◆ **What you are asked to do**
Using the entries below, copy out all lines where "bowl" is found.

◆ **Supplied data**
┄┄┄┄┄┄┄┄┄┄
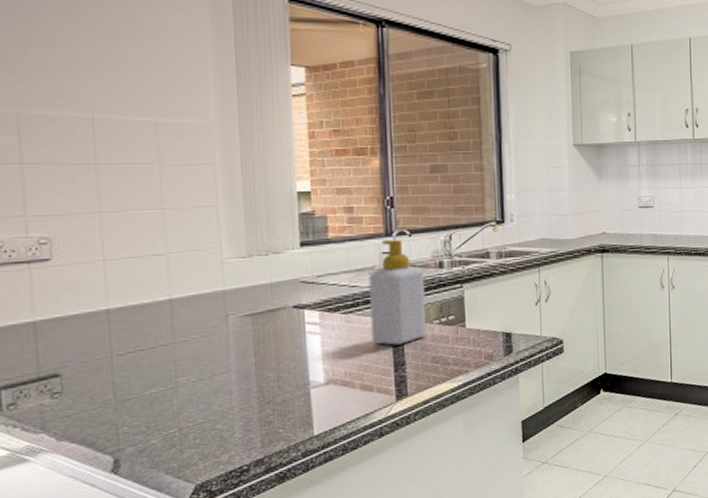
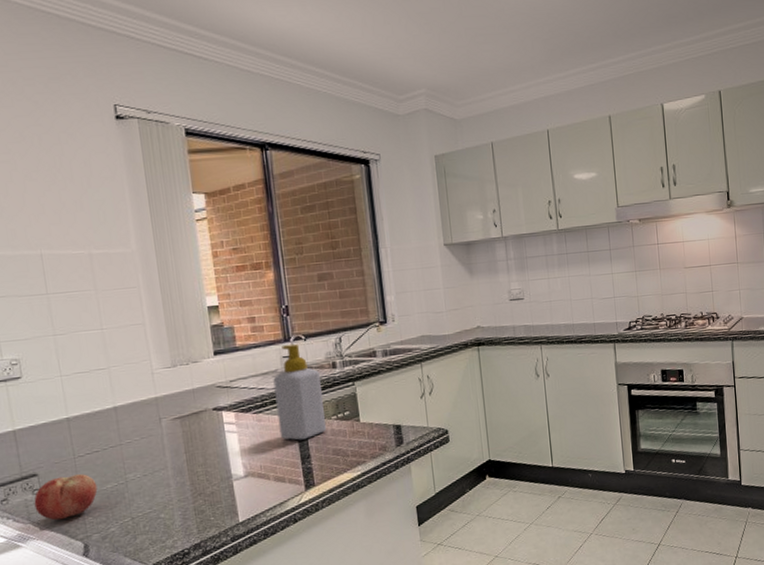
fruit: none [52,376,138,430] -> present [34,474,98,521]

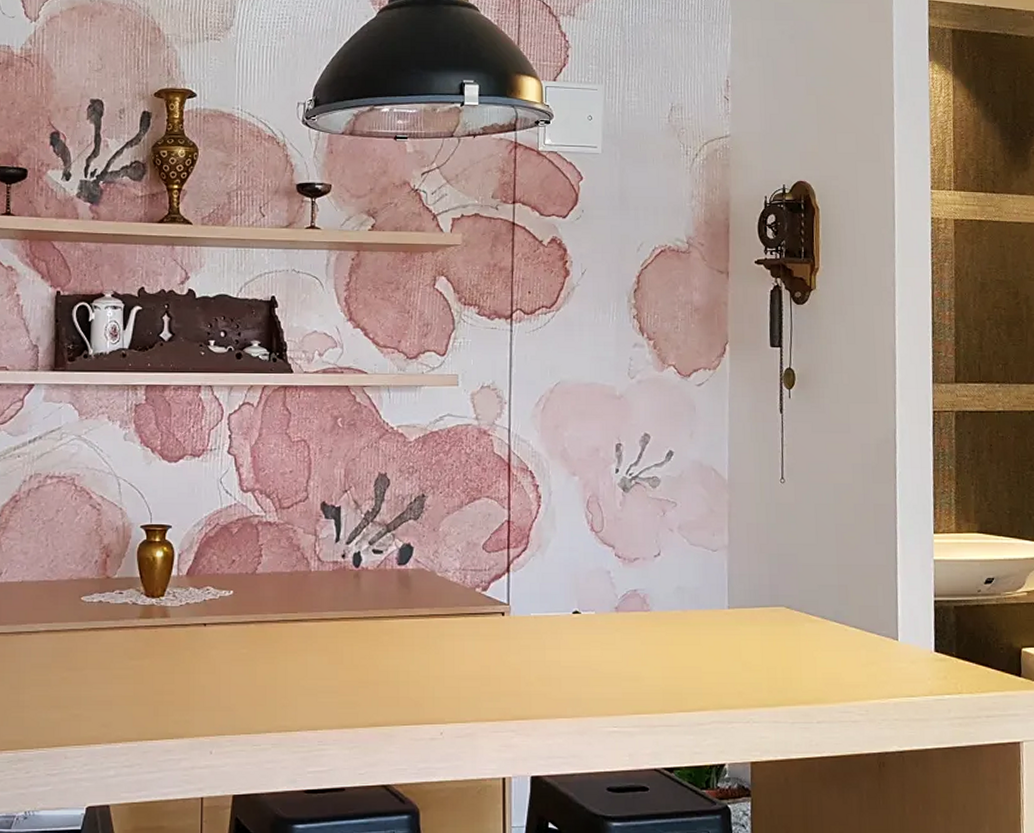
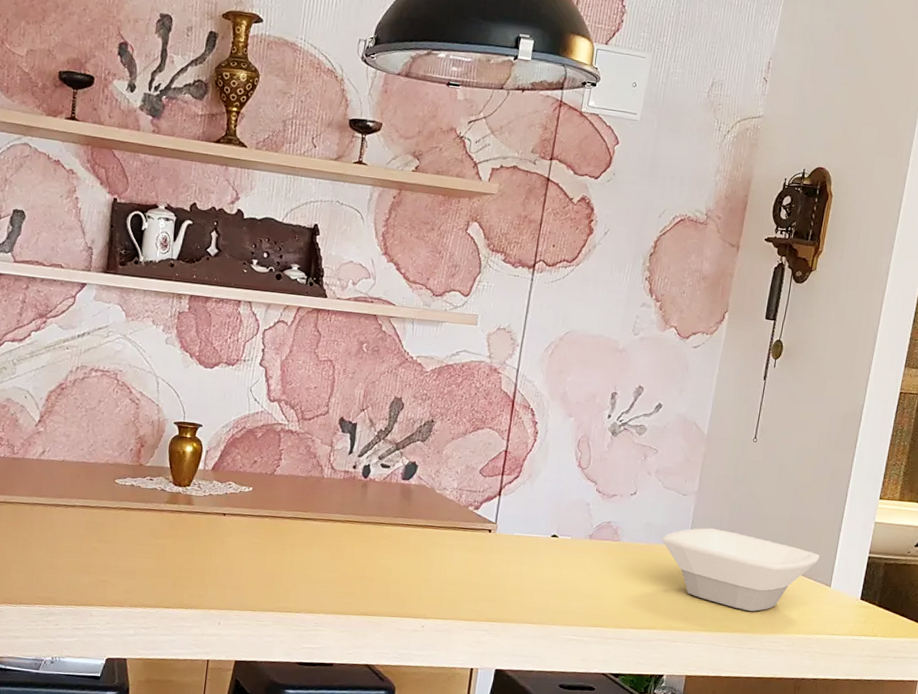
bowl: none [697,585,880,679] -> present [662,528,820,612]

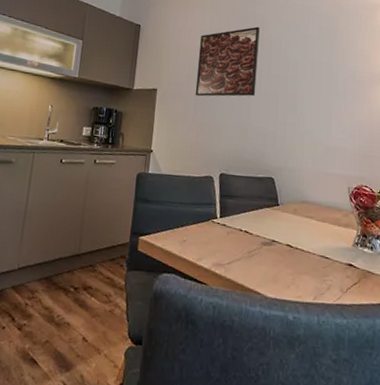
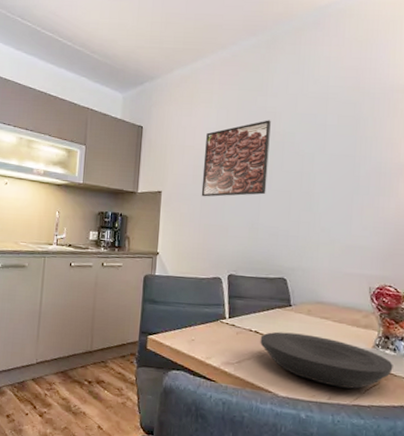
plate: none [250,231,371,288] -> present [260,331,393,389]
┄┄┄┄┄┄┄┄┄┄
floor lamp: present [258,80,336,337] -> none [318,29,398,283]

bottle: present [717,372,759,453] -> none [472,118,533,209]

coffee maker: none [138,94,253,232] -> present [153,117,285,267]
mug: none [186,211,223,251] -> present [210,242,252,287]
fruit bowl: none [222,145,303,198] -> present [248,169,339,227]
┄┄┄┄┄┄┄┄┄┄
◆ **Your response**
bowl: none [697,585,880,679] -> present [662,528,820,612]
fruit bowl: none [222,145,303,198] -> present [248,169,339,227]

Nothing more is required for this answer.